Distribution Comparison#

Distribution comparison lets you detect drift in the shape of a feature's distribution between a detection window and a reference window, rather than comparing a single scalar metric such as the mean. It is configured with the compare_on_distribution method, as an alternative to compare_on.

A single scalar metric can miss meaningful changes. For example, the mean of a feature can stay constant while its variance grows or while a unimodal distribution becomes bimodal. Distribution comparison captures these changes by computing a distance between the detection and reference distributions and comparing it against a threshold.

Reference window required

Distribution comparison always compares two windows, so a reference window is mandatory. Define it with with_reference_window or with_reference_training_dataset before calling compare_on_distribution.

Reference training dataset

On a Feature View, you can use a training dataset as the reference distribution with with_reference_training_dataset(training_dataset_version=...). This is the basis for Model Monitoring, where a model's production inference data is compared against the distribution of its training dataset.

Use cases#

Distribution comparison is most valuable when changes in your data are not captured by a single scalar metric, but by a change in the overall shape of the feature distribution. It can be enabled on both Feature Groups and Feature Views, but for different purposes.

For Feature Groups, distribution comparison helps you detect when newly ingested feature data drifts in shape from a baseline window of historical data, surfacing issues such as a new category becoming dominant or a numeric feature shifting from unimodal to multimodal, even when its mean stays stable. See the Feature Monitoring for Feature Groups guide to configure it.

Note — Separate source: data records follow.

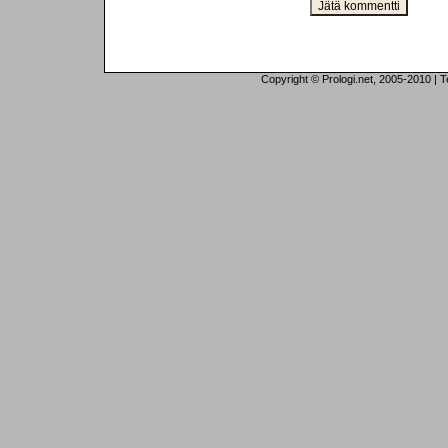
Copyright © Prologi.net, 2005-2010 | Tek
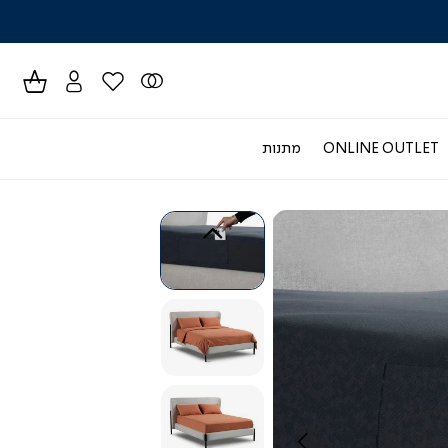
לרכישה טל
ONLINE OUTLET
מתנות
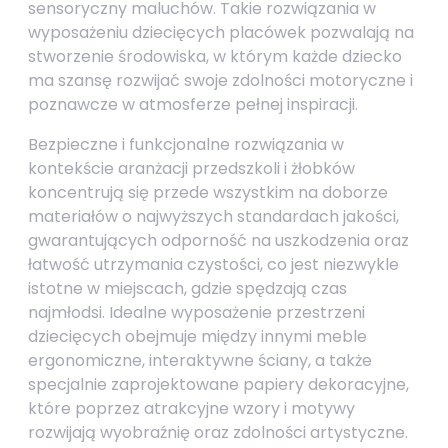
sensoryczny maluchów. Takie rozwiązania w
wyposażeniu dziecięcych placówek pozwalają na
stworzenie środowiska, w którym każde dziecko
ma szansę rozwijać swoje zdolności motoryczne i
poznawcze w atmosferze pełnej inspiracji.
Bezpieczne i funkcjonalne rozwiązania w
kontekście aranżacji przedszkoli i żłobków
koncentrują się przede wszystkim na doborze
materiałów o najwyższych standardach jakości,
gwarantujących odporność na uszkodzenia oraz
łatwość utrzymania czystości, co jest niezwykle
istotne w miejscach, gdzie spędzają czas
najmłodsi. Idealne wyposażenie przestrzeni
dziecięcych obejmuje między innymi meble
ergonomiczne, interaktywne ściany, a także
specjalnie zaprojektowane papiery dekoracyjne,
które poprzez atrakcyjne wzory i motywy
rozwijają wyobraźnię oraz zdolności artystyczne.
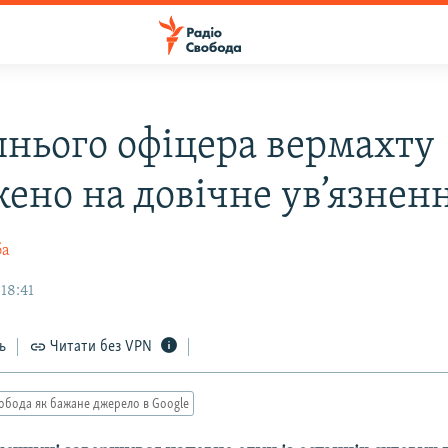
нього офіцера вермахту
жено на довічне ув’язнен
ба
18:41
ь
Читати без VPN
обода як бажане джерело в Google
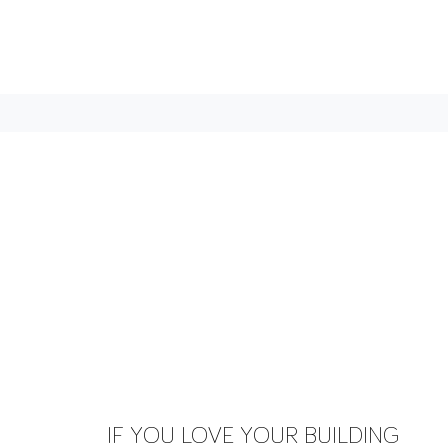
IF YOU LOVE YOUR BUILDING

For Feature Views, distribution comparison helps you quantify how much the distribution of newly inserted Feature Group data has drifted from your training dataset, and decide whether to retrain your ML models on a new training dataset version before the drift degrades model performance. See the Feature Monitoring for Feature Views guide to configure it.

Distance metrics#

You select the distance metric with the metric parameter. The following metrics are available:

PSI (Population Stability Index) — the default metric, widely used to monitor drift in production. It is the only metric with a built-in default threshold of 0.2.
KL_DIVERGENCE — Kullback–Leibler divergence; asymmetric, sensitive to regions where the reference has low probability.
JS_DIVERGENCE — Jensen–Shannon divergence; a symmetric, bounded smoothing of KL divergence.
HELLINGER — Hellinger distance; symmetric and bounded in [0, 1].
WASSERSTEIN — Wasserstein (earth mover's) distance; numeric features only.
KOLMOGOROV_SMIRNOV — Kolmogorov–Smirnov statistic; numeric features only.

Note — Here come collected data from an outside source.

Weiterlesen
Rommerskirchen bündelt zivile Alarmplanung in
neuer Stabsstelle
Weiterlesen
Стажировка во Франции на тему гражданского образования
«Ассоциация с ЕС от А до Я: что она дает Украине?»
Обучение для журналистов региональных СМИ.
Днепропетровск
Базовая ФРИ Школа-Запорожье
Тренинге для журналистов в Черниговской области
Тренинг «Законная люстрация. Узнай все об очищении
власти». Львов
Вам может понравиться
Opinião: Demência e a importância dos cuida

For every metric other than PSI, you must provide a threshold explicitly.

Numeric-only metrics

WASSERSTEIN and KOLMOGOROV_SMIRNOV require a numeric feature. Applying them to a categorical feature raises an error.

Binning#

To compute a distance, Hopsworks first discretizes the feature values into a probability distribution over bins. You control the binning with the following parameters:

binning_strategy — how to build the bins. One of EQUI_WIDTH (equal-width bins), EQUI_FREQUENCY (equal-frequency / quantile bins), CUSTOM_EDGES (user-provided bin edges) or CATEGORICAL (one bin per category). Defaults to EQUI_FREQUENCY for numeric features and CATEGORICAL otherwise.
bin_count — the number of bins for numeric strategies. Defaults to 10.
custom_bin_edges — the list of bin edges, required when binning_strategy is CUSTOM_EDGES.
smoothing_epsilon — a small additive constant applied to bins to avoid log(0) in log-based metrics such as PSI and KL divergence. Defaults to 1e-6.

Next steps

Distribution comparison results integrate with the same alerting and interactive graph tooling as scalar statistics comparison.